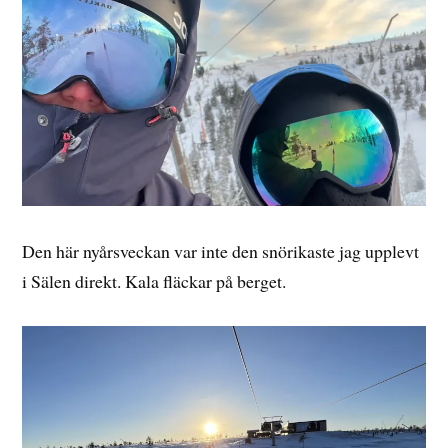
Den här nyårsveckan var inte den snörikaste jag upplevt
i Sälen direkt. Kala fläckar på berget.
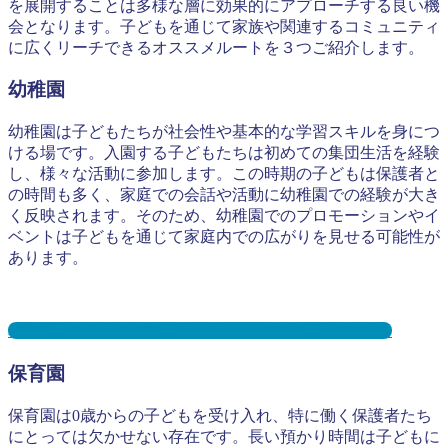
を展開することは多様な層に効果的にアプローチする良い機
会となります。子どもを通じて家族や関連するコミュニティ
に広くリーチできるオススメルートを３つご紹介します。
幼稚園
幼稚園は子どもたちが社会性や基本的な学習スキルを身につ
ける場です。入園する子どもたちは初めての集団生活を経験
し、様々な活動に参加します。この時期の子どもは保護者と
の時間も多く、家庭での会話や活動に幼稚園での経験が大き
く反映されます。そのため、幼稚園でのプロモーションやイ
ベントは子どもを通じて家庭内での広がりを見せる可能性が
あります。
幼稚園サンプリングとは？メリット３選と事例を紹介
保育園
保育園は0歳からの子どもを受け入れ、特に働く保護者たち
にとっては欠かせない存在です。長い預かり時間は子どもに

━━━━━━

*TASK TO COMPLETE*:
Write out every line of text in the data above word for word, leaving out the pictures.

*SOLUTION TO THIS PROBLEM*:
Den här nyårsveckan var inte den snörikaste jag upplevt
i Sälen direkt. Kala fläckar på berget.
を展開することは多様な層に効果的にアプローチする良い機
会となります。子どもを通じて家族や関連するコミュニティ
に広くリーチできるオススメルートを３つご紹介します。
幼稚園
幼稚園は子どもたちが社会性や基本的な学習スキルを身につ
ける場です。入園する子どもたちは初めての集団生活を経験
し、様々な活動に参加します。この時期の子どもは保護者と
の時間も多く、家庭での会話や活動に幼稚園での経験が大き
く反映されます。そのため、幼稚園でのプロモーションやイ
ベントは子どもを通じて家庭内での広がりを見せる可能性が
あります。
幼稚園サンプリングとは？メリット３選と事例を紹介
保育園
保育園は0歳からの子どもを受け入れ、特に働く保護者たち
にとっては欠かせない存在です。長い預かり時間は子どもに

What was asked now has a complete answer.